Concentric enclosure, Curraghscarteen, Co. Tipperary
Co. Tipperary |
Enclosures
Beneath the pasture of an east-facing slope in County Tipperary, the ground gives away its secrets only gradually.
What looks at first like a series of low grassy ridges turns out to be a double-ringed enclosure, one circular earthwork set inside another, each defined by its own bank and outer ditch. Concentric enclosures of this kind are rare in the Irish archaeological record, and their function remains genuinely uncertain. They may represent high-status settlement sites, ceremonial spaces, or something that blurred both categories. Whatever its original purpose, the one at Curraghscarteen has been sitting quietly in gently undulating terrain, under grazing land, for a very long time.

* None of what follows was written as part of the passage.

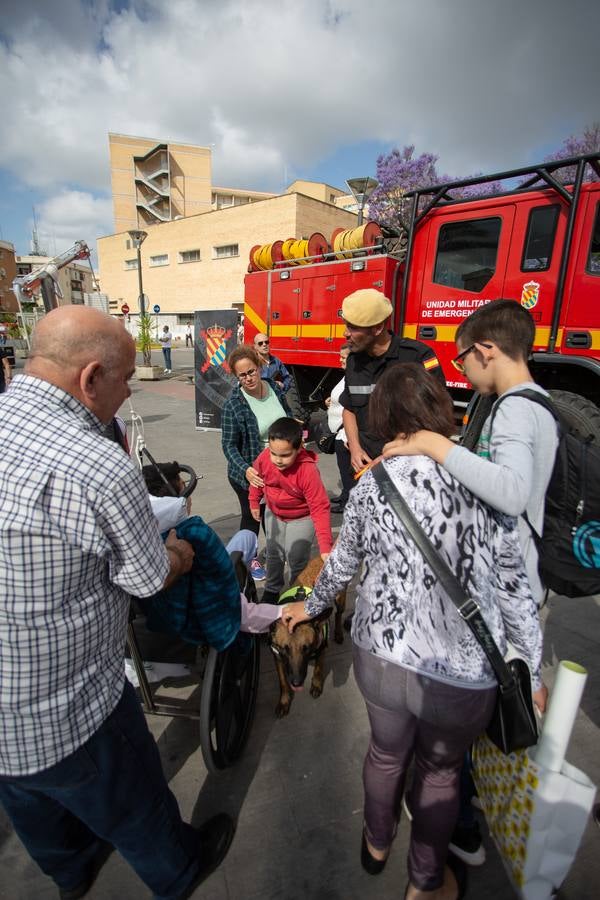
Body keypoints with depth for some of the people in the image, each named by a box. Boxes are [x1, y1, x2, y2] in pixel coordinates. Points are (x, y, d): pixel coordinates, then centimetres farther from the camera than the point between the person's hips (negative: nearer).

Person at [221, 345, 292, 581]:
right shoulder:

The monument is made up of two distinct elements arranged around a shared centre. The inner enclosure measures roughly 33 metres north to south and 34 metres east to west, defined by a low bank between seven and eight metres wide. The bank is modest in height, rising less than half a metre on the interior and just under a metre on the exterior, with an outer fosse, or ditch, running alongside it. Beyond the inner enclosure, a wide berm, a flat platform between the two rings, stretches some sixteen to twenty metres across before meeting the outer bank. That second bank is similarly low, though its outer face rises to just over a metre in places, and it too has an accompanying fosse. A gap of around seven metres breaks the inner bank in the north-east quadrant, with a narrower corresponding gap in the outer bank nearby, suggesting the original entrance lay on that side. Tree stumps along the outer bank in the north-west quadrant hint at more recent changes to the landscape, and modern field boundaries cut across both the eastern and southern sides of the monument, slicing through what was once a continuous circuit.